Palate: Recognizing that the tongue responds to different flavors as a liquid passes along its length, I let the scotch migrate slowly, interspersed with much judicious sniffing. I picked up a pleasant honeyed sweetness on the tip of the tongue along with the expected “whisky tingle” (but thankfully no pronounced “burn”), accompanied by an appealing, viscous creaminess that, with the taste, reminded me ever-so-slightly of cherry cough syrup, another vivid childhood flashback. Halfway back I began getting more complex flavors: the signature Islay “charred meat” and a soft, leathery maltiness. The creamy mouth-feel persisted, nicely coating the palate. At the back of the tongue I finally appreciated what others have described as “tobacco” notes, something I can relate to as a former pipe and cigar smoker, and also unsweetened baking chocolate and black espresso coffee, all greatly enjoyable in an elegantly austere way.

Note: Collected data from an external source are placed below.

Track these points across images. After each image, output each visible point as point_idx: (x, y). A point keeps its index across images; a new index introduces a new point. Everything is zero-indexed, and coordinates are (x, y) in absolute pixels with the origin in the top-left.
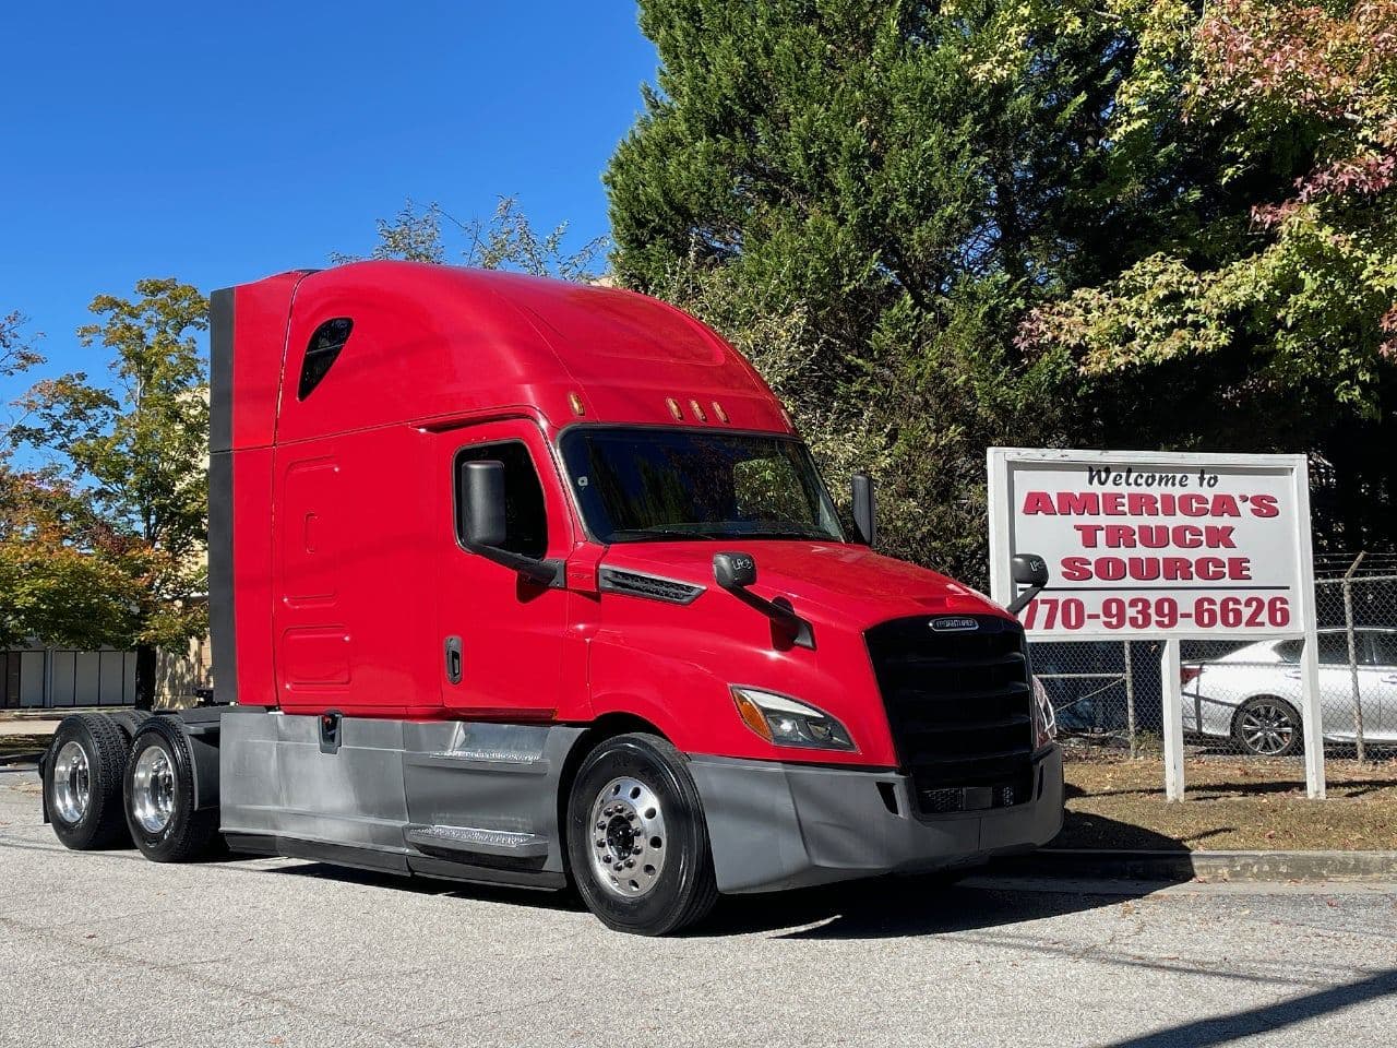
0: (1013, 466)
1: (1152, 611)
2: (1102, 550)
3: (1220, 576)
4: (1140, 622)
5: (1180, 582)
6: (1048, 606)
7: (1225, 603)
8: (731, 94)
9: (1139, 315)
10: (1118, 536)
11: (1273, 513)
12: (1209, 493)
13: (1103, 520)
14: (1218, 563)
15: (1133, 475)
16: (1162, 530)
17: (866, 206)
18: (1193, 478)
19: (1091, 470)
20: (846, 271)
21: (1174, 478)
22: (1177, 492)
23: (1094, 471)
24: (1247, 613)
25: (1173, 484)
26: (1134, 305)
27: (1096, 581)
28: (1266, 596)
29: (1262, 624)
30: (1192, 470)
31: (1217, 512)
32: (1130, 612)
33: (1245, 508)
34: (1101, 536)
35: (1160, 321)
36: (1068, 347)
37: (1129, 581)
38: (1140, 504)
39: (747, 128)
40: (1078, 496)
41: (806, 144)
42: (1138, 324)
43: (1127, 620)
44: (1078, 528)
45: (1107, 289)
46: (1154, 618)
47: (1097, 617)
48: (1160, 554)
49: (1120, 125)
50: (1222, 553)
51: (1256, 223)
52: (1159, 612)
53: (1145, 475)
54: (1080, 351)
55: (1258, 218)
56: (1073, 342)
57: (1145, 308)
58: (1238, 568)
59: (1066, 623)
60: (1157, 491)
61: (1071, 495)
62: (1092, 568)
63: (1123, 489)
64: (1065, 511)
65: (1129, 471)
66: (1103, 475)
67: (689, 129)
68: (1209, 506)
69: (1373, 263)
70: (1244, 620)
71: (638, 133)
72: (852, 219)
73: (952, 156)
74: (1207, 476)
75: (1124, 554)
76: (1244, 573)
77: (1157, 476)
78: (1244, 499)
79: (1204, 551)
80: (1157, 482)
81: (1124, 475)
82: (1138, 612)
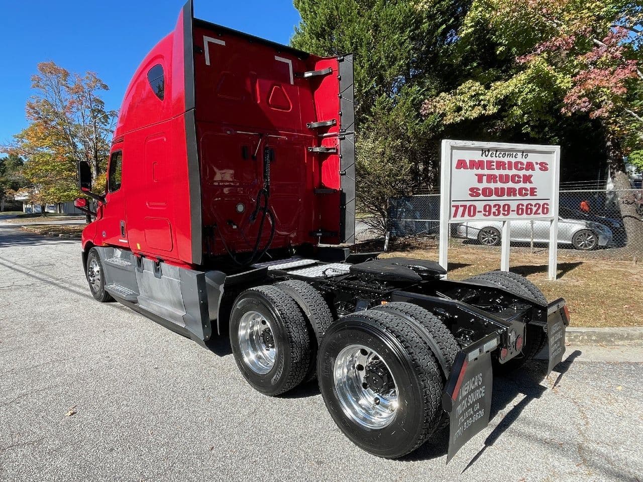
0: (453, 148)
1: (501, 209)
2: (485, 184)
3: (526, 194)
4: (497, 214)
5: (512, 198)
6: (463, 208)
7: (527, 205)
8: (324, 22)
9: (464, 101)
10: (491, 178)
11: (546, 169)
12: (525, 161)
13: (486, 172)
14: (526, 189)
15: (498, 153)
16: (507, 176)
17: (372, 61)
18: (520, 154)
19: (482, 151)
20: (364, 84)
21: (512, 154)
22: (513, 160)
23: (484, 151)
24: (534, 209)
25: (512, 157)
26: (462, 98)
27: (482, 197)
28: (541, 202)
29: (539, 214)
30: (519, 151)
31: (527, 169)
32: (493, 210)
33: (537, 167)
34: (485, 178)
35: (472, 104)
36: (439, 113)
37: (494, 197)
38: (500, 165)
39: (330, 34)
40: (477, 161)
41: (352, 38)
42: (464, 105)
43: (492, 213)
44: (476, 175)
45: (451, 93)
46: (502, 212)
47: (481, 212)
48: (506, 186)
49: (463, 30)
50: (528, 186)
51: (517, 63)
52: (504, 210)
53: (502, 153)
54: (443, 115)
55: (518, 61)
56: (441, 112)
57: (466, 99)
58: (533, 191)
59: (469, 215)
60: (506, 160)
61: (474, 161)
62: (480, 192)
63: (494, 159)
64: (472, 167)
65: (497, 151)
66: (487, 153)
67: (310, 37)
68: (525, 166)
69: (560, 78)
70: (533, 212)
71: (293, 40)
72: (367, 66)
73: (402, 44)
74: (524, 154)
75: (492, 186)
76: (535, 193)
77: (507, 153)
78: (537, 163)
79: (521, 185)
80: (506, 156)
81: (495, 152)
82: (496, 210)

Across the entire profile I found the spiciness to be restrained, but there was also no harshness or bitterness; in short, a thoroughly agreeable, well-balanced and refined Islay scotch with sufficient backbone to keep it interesting.
Finish: Although I don’t have a strong frame of reference from my Glenlivet days, the finish seemed medium-to-long and mouth-filling, with some lingering smokiness and a slowly-emerging aftertaste that I couldn’t quite pin down and had to think about for a few minutes before realizing that it was blackstrap molasses or very dark brown sugar, a delayed but satisfying conclusion to the experience that made me want more.
Score: Based solely on my limited prior Islay exposure, I’d rate it an 8.5 out of 10. It was far more complex and compelling than the Bowmore 12 but less sternly demanding than the Laphroiag or the Talisker, both of which do not seem like entry-level examples of the style. I would offer the gently-peated Bowmore to an Islay neophyte first, then the Ardbeg as a logical evolution. (The less sophisticated McClelland — a so-called “bastard” malt produced by the Bowmore distillery — I generally reserve for smoky cocktails like the Penicillin and Rusty Compass.)
My next Islay adventure will most likely be a step up to Lagavulin 16-year-old. The following review notes definitely inspire anticipation: “Very thick and rich. A massive mouthful of malt and sherry, but also a wonderful sweetness. Big, powerful peat and oak. Finish: Long, spicy finish, figs, dates, peat smoke, vanilla.”